Before the horror
The following photo, which I saw for the first time the other day, is of the Grand Duke Ferdinand and his wife on the day of the famous assassination.
It immediately reminded me of this—the motorcade, the smiles, the roses, and the unawareness of the terrible fate to soon befall them:
I know a lot about the events that occurred right after that second photo was taken, and most likely you do, too. And of course the events shortly after the first one included World War I. But I hadn’t known most of the details about Ferdinand’s assassination itself, including the fact that his wife the Duchess Sophie (the woman in the photo) was murdered also. The details are astounding in their tale of conspiracy (real that time, not fantasized), missed opportunities, and a chain of fateful circumstance that led to the assassins’ unlikely success.
Franz Ferdinand and Sophie had three children – a daughter and two younger sons. They were raised by one of their father’s best friends, although as adults they ran afoul of the Nazis, since they were seen as opponents of the German annexation of Austria. They were kept as political prisoners in Dachau, IIRC – although they all survived the experience.
“The bodies of Franz Ferdinand, Archduke of Austria (1863 – 1914) and his wife Sophie lie in state after their assassination at Sarajevo.”
http://www.gettyimages.co.uk/detail/news-photo/the-bodies-of-franz-ferdinand-archduke-of-austria-and-his-news-photo/2663382
You’d like to think the reaction–to use a chemistry analogy–was just about ready to blow anyway.
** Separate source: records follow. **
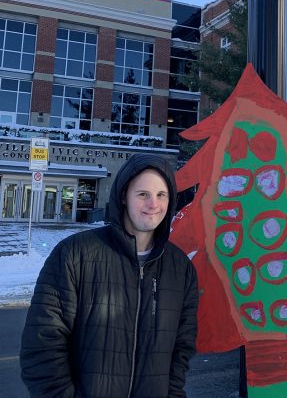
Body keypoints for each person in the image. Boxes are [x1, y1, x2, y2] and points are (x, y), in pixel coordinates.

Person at [20, 153, 198, 398]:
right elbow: (43, 343)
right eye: (143, 194)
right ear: (124, 196)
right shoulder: (74, 254)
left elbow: (181, 349)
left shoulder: (181, 269)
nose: (153, 204)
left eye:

It would be too tragic to think nothing was going to happen until this farce of missed chances, wrong turns and nutcase kids turned the world bloodily upside down.
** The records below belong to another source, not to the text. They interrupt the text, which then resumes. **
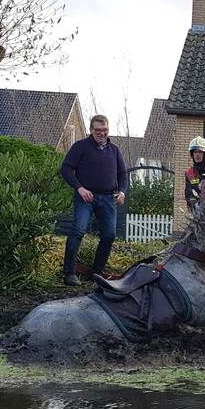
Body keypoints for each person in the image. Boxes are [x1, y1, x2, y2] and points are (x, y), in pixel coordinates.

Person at [60, 114, 128, 286]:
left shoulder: (114, 151)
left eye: (104, 130)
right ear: (91, 131)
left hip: (108, 199)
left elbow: (122, 174)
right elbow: (66, 169)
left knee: (109, 235)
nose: (101, 134)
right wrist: (79, 188)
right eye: (98, 130)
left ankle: (96, 272)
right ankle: (69, 273)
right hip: (86, 197)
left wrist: (122, 192)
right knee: (78, 230)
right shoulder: (80, 147)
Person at [184, 137, 205, 215]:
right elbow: (189, 194)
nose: (197, 155)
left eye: (200, 152)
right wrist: (194, 205)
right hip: (198, 212)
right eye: (195, 152)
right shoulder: (189, 173)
Easier to think of it as a trigger.
Tom Clancy, talking to journalists, remarked that, had it not happened, nobody would have bought a fiction manuscript laying out how it began. Far, far too unlikely.
In Barbara Tuchman’s The Guns of August, her description of that day in Sarajevo was almost funny. I got the impression that there was hardly anybody in the city who wasn’t trying to kill the Archduke.
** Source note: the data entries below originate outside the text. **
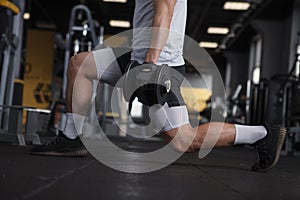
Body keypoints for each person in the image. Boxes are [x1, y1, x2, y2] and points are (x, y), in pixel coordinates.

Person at [30, 0, 286, 173]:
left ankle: (263, 134)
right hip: (135, 56)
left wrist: (149, 65)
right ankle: (71, 137)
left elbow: (164, 15)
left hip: (158, 63)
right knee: (80, 65)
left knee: (184, 140)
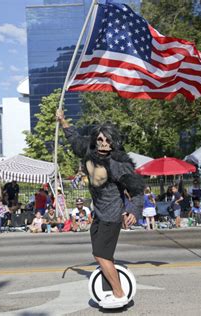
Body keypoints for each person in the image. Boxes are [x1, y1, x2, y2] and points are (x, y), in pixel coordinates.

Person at [57, 109, 144, 309]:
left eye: (108, 141)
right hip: (98, 214)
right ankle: (109, 286)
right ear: (95, 140)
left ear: (114, 143)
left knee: (101, 255)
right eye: (101, 139)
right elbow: (74, 138)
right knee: (103, 254)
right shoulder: (88, 152)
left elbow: (138, 190)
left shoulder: (118, 164)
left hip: (112, 215)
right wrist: (62, 120)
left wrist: (133, 211)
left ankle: (119, 293)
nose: (104, 144)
Yeah, click on Neo’s Amazon link and check out Tuchman’s Proud Tower. A remarkable book describing the lead-up to WW1, and even better than Guns of August, IMHO. It’s astonishing how many of our current hot isms, from socialism to nihilism to anarchism and nationalism, were set in the era from 1875 to 1915.
Very well written, history as it should be done. The reasons for WW1 are more interesting than the war itself, which is the opposite for WW2.
Tuchman’s The Distant Mirror: The Calamitous 14th Century is a worthy read for those who wish to understand the 20th, and now the 21st century. It was and remains prophetic. She was a great historian.
“This is the age of machinery.
A mechanical nightmare,
The wonderful world of technology,
Napalm, hydrogen bombs, biological warfare.
This is the twentieth century,
But too much aggravation.
It’s the age of insanity,
What has become of the green
Pleasant fields of Jerusalem?
Ain’t got no ambition,
I’m just disillusioned,
I’m a twentieth century man
But I don’t wanna be here.
My mama said she can’t understand me,
She can’t see my motivation.
Just give me some security,
I’m a paranoid schizoid
Product of the twentieth century.
You keep all your smart modern writers,
Give me William Shakespeare,
You keep all your smart modern painters
I’ll take Rembrandt, Titian, Da Vinci and Gainsborough.
Girl we gotta get out of here,
We gotta find a solution.
I’m a twentieth century man
But I don’t want to die here.
I was born in a welfare state
Ruled by bureaucracy
Controlled by civil servants
And people dressed in grey.
Got no privacy, got no liberty
Cause the twentieth century people
Took it all away from me.
Don’t wanna get myself shot down
By some trigger happy policeman,
Gotta keep a hold on my sanity
I’m a twentieth century man
But I don’t wanna die here.
Ray Douglas Davies
If you ever visit the Heeresgeschichtliches Museum in Vienna, you can see the Archduke’s automobile and his bloody uniform.
The Empress Elizabeth was also assassinated in Geneva in 1868 by an Italian anarchist.
I remember back in late 1999 a local radio talk show host had a discussion on who was the most influential person of the 20th century.
Callers nominated all sorts of people, such as FDR, Hitler, JFK, Stalin, Einstein, Reagan, etc.
At the very end of the show, one caller suggested Gavrilo Princip. I sat bolt upright and thought, “Of course! That’s it!”
He set in motion a chain of events that led to WWI, hyperinflation in Weimar Germany which led to the Third Reich, which led to WWII, during which the atomic bomb was invented, which led to the Cold War. Also guided missiles were utilized during WWII which led to the space race and the moon landings.
If you want to get technical about it, modern electronic computers were invented during WWII for the purpose of predicting the trajectories of artillery shells. Which ultimately led to the internet and blogs. Etc.
It’s astonishing how many of our current hot isms, from socialism to nihilism to anarchism and nationalism, were set in the era from 1875 to 1915.